Gordon L. Bowen, Ph.D.
Professor,
Political Science and International Relations disciplines
Mary Baldwin College
Staunton, VA USA 24401
email: gbowen@mbc.edu
The concepts of Nation and Nationalism are interrelated.A Nation is:
"Any sizable group of people united by common bonds of geography, religion, language, race, custom, and tradition and through shared experience and common aspirations. ...[N]ot all national groups have achieved statehood, although they all aspire to it."Nationalism is:
Jack Plano and Milton Greenberg, The American Political Dictionary eighth ed. (NY: Holt, Rinehart, Winston, Inc., 1989): 17.
"...A group of people who feel themselves to be a community bound together by ties of history, culture, and common ancestry. Nations have 'objective' characteristics which may include a territory, a language, a religion, or common descent (though not all of these are always present), and 'subjective' characteristics, essentially a people's awareness of its nationality and affection for it."

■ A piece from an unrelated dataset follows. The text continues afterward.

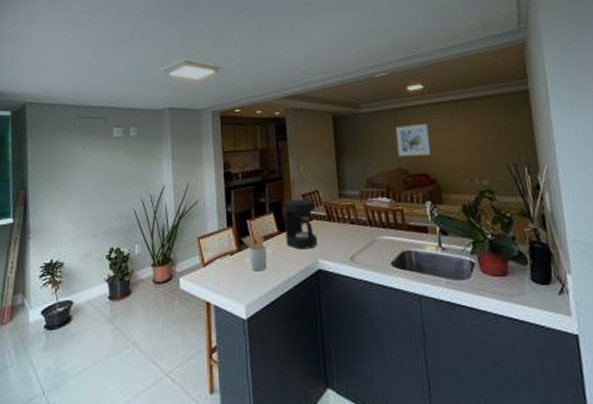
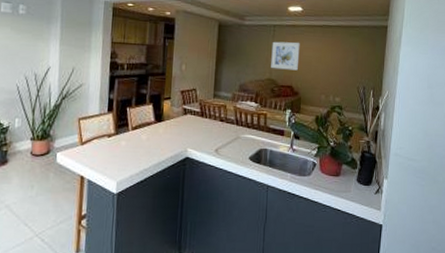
utensil holder: present [241,235,267,272] -> none [120,121,143,154]
coffee maker: present [284,199,317,250] -> none [161,94,191,139]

James G. Kellas, The Politics of Nationalism and Ethnicity (NY: St. Martin's, 1991): 2-3.
"any sufficiently large body of people whose members regard themselves as members of a 'nation', will be treated as such."
E. J. Hobsbawm, Nations and nationalism since 1780 second ed. (NY: Cambridge University Press-Canto editions, 1992): 8.

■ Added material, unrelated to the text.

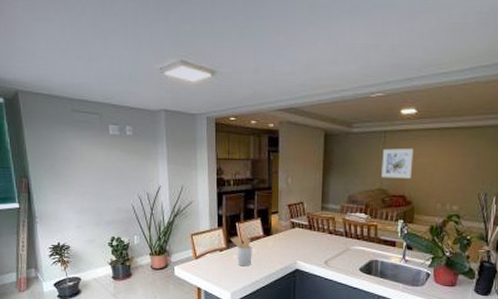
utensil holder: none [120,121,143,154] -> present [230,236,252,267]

"primarily a principle which holds that the political and national unit should be congruent"
Ernest Gellner, Nations and Nationalism (Ithaca NY: Cornell University Press, 1983): 1.

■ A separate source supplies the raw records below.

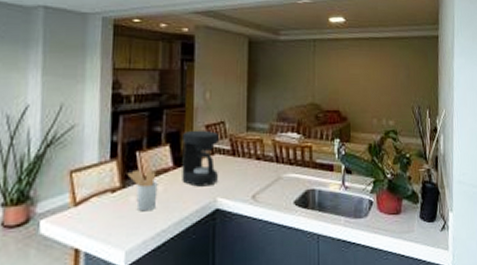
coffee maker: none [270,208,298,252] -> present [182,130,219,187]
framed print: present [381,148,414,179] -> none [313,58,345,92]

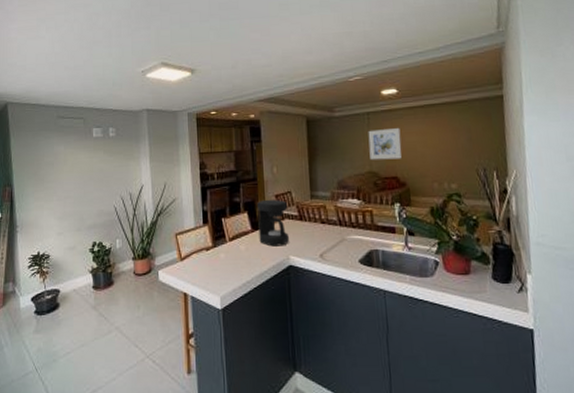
utensil holder: present [127,169,158,212] -> none [216,232,241,266]
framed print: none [313,58,345,92] -> present [368,127,402,160]

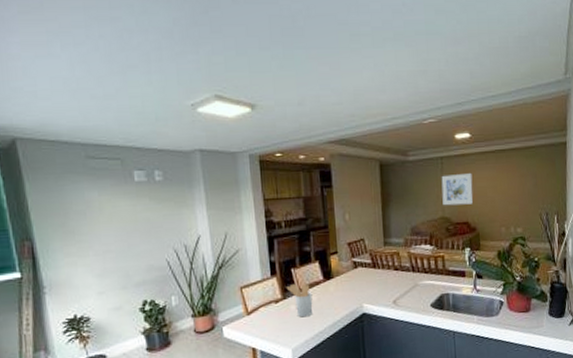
utensil holder: none [216,232,241,266] -> present [286,283,313,318]
coffee maker: present [257,199,289,247] -> none [329,247,362,296]

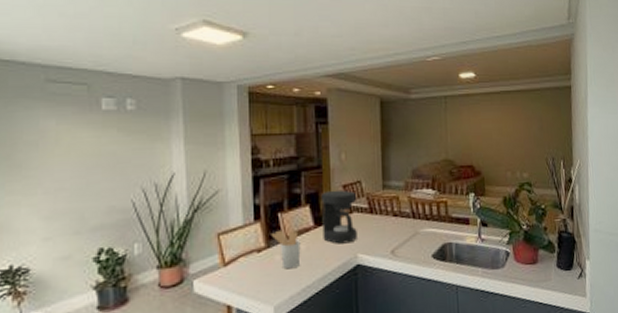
coffee maker: none [329,247,362,296] -> present [322,189,357,244]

E.J. Hobsbawm: stages in the development of Nationalism:
- "First, 'national consciousness' develops unevenly among the social groupings and regions of a country;
- "Second, ...national movements ... [have] three phases... Phase A was purely cultural, literary and folkloric and had no particular political or even national implications...
- "In phase B we find a body of pioneers and militants of 'the national idea' and the beginnings of political campaigning for this idea...
- "[In] phase C... nationalist programmes acquire mass support, or at least some of the mass support that nationalists always claim they represent. The transition from phase B to phase C is evidently a crucial moment in the chronology of national movements."
E. J. Hobsbawm, Nations and nationalism since 1780 second ed. (NY: Cambridge University Press-Canto editions, 1992): 12.